AUFGABEN =>
**A)** Mit wie vielen Stimmen verabschiedete das ukrainische Parlament laut dem Textauszug über das Antikorruptionsgericht das Gesetz?
**B)** Gib aus dem Textauszug über das ukrainische Antikorruptionsgericht alles von „Rückschlag für das“ bis hinunter zu „steinig sein wird.“ wortgetreu aus.
**C)** Führe den Textauszug über das ukrainische Antikorruptionsgericht von der Stelle an fort, an der er endet.

Rückschlag für das neue Antikorruptionsgericht?
Letzte Woche wurde das lang ersehnte Gesetz zum Antikorruptionsgericht verabschiedet. Doch der Jubel währte nur kurz: Erste Probleme sind nur ein Vorbote dafür, dass der Weg bis zur endgültigen Etablierung des Gerichts langwierig und steinig sein wird.
Als am 07. Juni 2018 das Ukrainische Parlament mit 315 Stimmen das lange ersehnte Gesetz zum Antikorruptionsgericht verabschiedete, war die Erleichterung in Kyjiw spürbar. Wirklich Jubeln mochten die Beobachter und Vertreter der Zivilgesellschaft nach fast zwei Jahren Kampf für das Gericht jedoch kaum. Zu groß war die Skepsis über den politischen Willen der ukrainischen Elite, die sich – angeführt von Präsident Poroschenko – zuvor zwei Jahre heftig gegen das Gericht gestellt hatte. Schließlich könnte das neue Antikorruptionsgericht der entscheidende Schlüssel sein, um zukünftig hochrangige Mitglieder der politischen Elite für Korruptionsfälle zur Rechenschaft zu ziehen. Bis kurz vor der finalen Abstimmung wurden tausende Änderungsanträge beraten und verabschiedet. Die Angst war groß, dass kleinste Änderungen das Gesetz noch maßgeblich verändern könnte. Die Skeptiker sollten tragischerweise Recht behalten.

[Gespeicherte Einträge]
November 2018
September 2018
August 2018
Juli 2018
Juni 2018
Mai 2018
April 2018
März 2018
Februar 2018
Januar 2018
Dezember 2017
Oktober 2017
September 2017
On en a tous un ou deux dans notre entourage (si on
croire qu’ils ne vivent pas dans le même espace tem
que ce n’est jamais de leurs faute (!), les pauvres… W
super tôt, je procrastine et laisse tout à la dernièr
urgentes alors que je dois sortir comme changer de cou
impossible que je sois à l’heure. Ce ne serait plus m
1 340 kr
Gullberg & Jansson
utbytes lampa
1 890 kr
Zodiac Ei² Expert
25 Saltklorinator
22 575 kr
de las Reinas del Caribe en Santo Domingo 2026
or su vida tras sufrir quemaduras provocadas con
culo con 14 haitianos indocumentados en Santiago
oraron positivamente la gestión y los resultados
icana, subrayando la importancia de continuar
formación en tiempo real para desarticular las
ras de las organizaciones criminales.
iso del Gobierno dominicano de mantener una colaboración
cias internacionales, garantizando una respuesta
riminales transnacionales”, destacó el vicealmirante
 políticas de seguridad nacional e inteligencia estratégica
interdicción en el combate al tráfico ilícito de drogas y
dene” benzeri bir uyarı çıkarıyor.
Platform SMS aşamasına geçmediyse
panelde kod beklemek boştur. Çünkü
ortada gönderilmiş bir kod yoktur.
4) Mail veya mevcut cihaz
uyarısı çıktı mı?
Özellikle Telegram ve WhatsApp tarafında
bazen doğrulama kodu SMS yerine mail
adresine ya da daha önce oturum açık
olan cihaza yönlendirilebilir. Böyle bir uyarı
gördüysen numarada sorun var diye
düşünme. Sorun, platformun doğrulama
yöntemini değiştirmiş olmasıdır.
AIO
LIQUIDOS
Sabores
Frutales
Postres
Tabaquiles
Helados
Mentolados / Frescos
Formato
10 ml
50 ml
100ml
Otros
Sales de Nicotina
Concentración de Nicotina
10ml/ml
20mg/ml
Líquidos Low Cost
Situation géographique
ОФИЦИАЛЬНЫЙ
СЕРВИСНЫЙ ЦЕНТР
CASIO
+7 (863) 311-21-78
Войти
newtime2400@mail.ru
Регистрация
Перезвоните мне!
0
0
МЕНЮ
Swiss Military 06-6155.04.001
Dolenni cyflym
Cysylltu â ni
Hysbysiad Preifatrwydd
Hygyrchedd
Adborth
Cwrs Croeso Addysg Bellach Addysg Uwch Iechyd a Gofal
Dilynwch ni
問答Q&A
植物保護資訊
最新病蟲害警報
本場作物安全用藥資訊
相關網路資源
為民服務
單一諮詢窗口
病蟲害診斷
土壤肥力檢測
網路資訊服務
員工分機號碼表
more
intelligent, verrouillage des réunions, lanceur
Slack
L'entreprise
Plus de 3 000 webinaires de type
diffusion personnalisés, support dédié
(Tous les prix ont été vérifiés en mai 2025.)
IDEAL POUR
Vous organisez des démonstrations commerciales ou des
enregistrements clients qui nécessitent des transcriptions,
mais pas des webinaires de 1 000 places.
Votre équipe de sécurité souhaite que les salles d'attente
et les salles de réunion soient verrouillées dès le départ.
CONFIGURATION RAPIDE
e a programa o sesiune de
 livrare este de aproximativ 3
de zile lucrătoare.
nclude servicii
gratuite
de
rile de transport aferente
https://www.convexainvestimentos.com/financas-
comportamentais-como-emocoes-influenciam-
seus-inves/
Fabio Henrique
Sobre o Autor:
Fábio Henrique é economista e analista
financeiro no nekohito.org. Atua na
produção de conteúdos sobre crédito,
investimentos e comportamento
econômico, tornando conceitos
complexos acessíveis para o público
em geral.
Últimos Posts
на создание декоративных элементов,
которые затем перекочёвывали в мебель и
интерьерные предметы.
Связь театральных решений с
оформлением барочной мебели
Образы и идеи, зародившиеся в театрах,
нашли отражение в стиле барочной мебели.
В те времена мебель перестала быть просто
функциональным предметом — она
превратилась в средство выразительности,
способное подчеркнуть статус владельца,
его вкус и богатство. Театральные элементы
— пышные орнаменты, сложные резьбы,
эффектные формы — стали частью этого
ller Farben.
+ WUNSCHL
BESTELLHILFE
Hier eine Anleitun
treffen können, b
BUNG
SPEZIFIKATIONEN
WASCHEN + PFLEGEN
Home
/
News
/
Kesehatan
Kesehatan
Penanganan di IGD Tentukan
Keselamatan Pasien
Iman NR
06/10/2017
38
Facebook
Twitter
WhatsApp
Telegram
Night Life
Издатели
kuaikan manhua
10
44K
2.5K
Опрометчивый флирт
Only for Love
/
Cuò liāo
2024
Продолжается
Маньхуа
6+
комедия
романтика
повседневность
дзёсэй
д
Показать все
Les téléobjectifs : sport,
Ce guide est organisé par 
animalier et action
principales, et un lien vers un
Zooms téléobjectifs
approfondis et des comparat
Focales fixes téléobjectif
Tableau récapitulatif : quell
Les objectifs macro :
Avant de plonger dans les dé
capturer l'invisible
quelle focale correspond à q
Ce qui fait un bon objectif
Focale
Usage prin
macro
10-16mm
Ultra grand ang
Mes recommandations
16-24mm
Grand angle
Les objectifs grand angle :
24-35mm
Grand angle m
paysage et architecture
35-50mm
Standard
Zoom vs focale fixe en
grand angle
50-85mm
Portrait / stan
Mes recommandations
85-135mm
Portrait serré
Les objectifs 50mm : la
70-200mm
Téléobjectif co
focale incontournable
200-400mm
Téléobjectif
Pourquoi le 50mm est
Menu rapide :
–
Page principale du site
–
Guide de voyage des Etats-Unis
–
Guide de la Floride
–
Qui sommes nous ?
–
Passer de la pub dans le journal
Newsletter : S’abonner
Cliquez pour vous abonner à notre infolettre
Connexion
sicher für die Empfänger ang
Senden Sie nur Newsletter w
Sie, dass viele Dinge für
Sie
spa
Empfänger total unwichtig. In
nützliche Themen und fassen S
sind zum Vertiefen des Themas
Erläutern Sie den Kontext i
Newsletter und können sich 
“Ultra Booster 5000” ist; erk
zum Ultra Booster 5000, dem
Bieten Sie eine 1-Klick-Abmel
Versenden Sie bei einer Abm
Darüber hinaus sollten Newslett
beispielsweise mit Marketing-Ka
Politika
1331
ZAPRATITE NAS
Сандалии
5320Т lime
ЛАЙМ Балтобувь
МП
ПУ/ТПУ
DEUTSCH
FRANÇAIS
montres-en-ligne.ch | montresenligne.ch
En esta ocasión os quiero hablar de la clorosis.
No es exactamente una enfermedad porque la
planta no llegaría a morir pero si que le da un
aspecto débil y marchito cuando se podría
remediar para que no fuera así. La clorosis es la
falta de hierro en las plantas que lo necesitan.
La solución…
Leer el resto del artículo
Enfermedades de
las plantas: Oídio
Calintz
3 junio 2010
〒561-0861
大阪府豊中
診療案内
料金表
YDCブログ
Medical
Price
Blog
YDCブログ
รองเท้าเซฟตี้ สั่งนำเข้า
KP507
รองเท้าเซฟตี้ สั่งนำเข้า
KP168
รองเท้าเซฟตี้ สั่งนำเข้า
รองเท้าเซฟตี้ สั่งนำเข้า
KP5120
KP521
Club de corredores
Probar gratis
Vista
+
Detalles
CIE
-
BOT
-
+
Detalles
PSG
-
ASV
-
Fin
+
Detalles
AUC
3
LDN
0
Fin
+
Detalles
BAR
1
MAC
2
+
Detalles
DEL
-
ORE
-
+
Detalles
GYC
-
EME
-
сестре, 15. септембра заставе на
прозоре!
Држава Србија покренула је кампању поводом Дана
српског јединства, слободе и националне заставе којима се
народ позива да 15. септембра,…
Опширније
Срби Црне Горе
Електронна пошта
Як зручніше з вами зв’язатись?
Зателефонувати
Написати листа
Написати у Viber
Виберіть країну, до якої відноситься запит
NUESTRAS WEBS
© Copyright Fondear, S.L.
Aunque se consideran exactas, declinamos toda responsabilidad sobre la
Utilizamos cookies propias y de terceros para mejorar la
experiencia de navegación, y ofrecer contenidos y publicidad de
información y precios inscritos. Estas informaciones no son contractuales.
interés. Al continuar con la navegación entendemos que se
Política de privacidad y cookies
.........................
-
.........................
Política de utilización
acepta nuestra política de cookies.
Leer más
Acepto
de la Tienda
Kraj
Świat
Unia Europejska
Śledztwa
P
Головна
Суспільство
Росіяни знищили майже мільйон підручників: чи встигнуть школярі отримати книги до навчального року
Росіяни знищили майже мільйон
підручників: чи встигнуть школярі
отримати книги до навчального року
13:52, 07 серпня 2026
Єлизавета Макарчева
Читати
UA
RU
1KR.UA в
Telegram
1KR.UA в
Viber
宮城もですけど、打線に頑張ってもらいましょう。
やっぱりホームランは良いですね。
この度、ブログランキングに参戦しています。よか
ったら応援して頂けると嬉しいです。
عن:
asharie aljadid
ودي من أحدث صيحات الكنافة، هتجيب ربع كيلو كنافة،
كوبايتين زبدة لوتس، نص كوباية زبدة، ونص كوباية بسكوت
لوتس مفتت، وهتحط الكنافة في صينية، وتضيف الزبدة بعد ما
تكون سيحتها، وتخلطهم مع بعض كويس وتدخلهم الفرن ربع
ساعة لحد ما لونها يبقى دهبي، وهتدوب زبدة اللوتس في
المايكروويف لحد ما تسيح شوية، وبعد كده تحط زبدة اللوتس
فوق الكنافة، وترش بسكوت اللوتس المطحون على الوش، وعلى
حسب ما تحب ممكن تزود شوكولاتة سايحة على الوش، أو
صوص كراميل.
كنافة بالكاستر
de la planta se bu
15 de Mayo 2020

LÖSUNGEN =>
**A)** Mit 315 Stimmen.

**B)**
Rückschlag für das neue Antikorruptionsgericht?
Letzte Woche wurde das lang ersehnte Gesetz zum Antikorruptionsgericht verabschiedet. Doch der Jubel währte nur kurz: Erste Probleme sind nur ein Vorbote dafür, dass der Weg bis zur endgültigen Etablierung des Gerichts langwierig und steinig sein wird.

**C)**
Der Teufel steckt im Detail
Knapp eine Woche nach der Abstimmung wurde der finale Gesetzestext am 13. Juni 2018 veröffentlicht. Seitdem läuten die Alarmglocken. Führende ukrainische Vertreter der Zivilgesellschaft weisen darauf hin, dass das Gesetz alle Kernforderungen der Venedig-Kommission erfüllt – inklusive der Beteiligung westlicher Experten bei der Auswahl der Richter. Die entscheidende Ausnahme ist jedoch, dass laufende Verfahren, die das Nationale Antikorruptionsbüro der Ukraine (NABU) vor die „alten“ Gerichte gebracht hat, auch in diesen zu Ende verhandelt werden müssen. Außerdem dürfen die Fälle in der zweiten Instanz nicht an das neu gegründete Korruptionsgericht transferiert werden. Diese Änderung stand nicht im Gesetzentwurf und wurde weder im entsprechenden Parlamentsausschuss, noch im Plenarsaal vorgetragen.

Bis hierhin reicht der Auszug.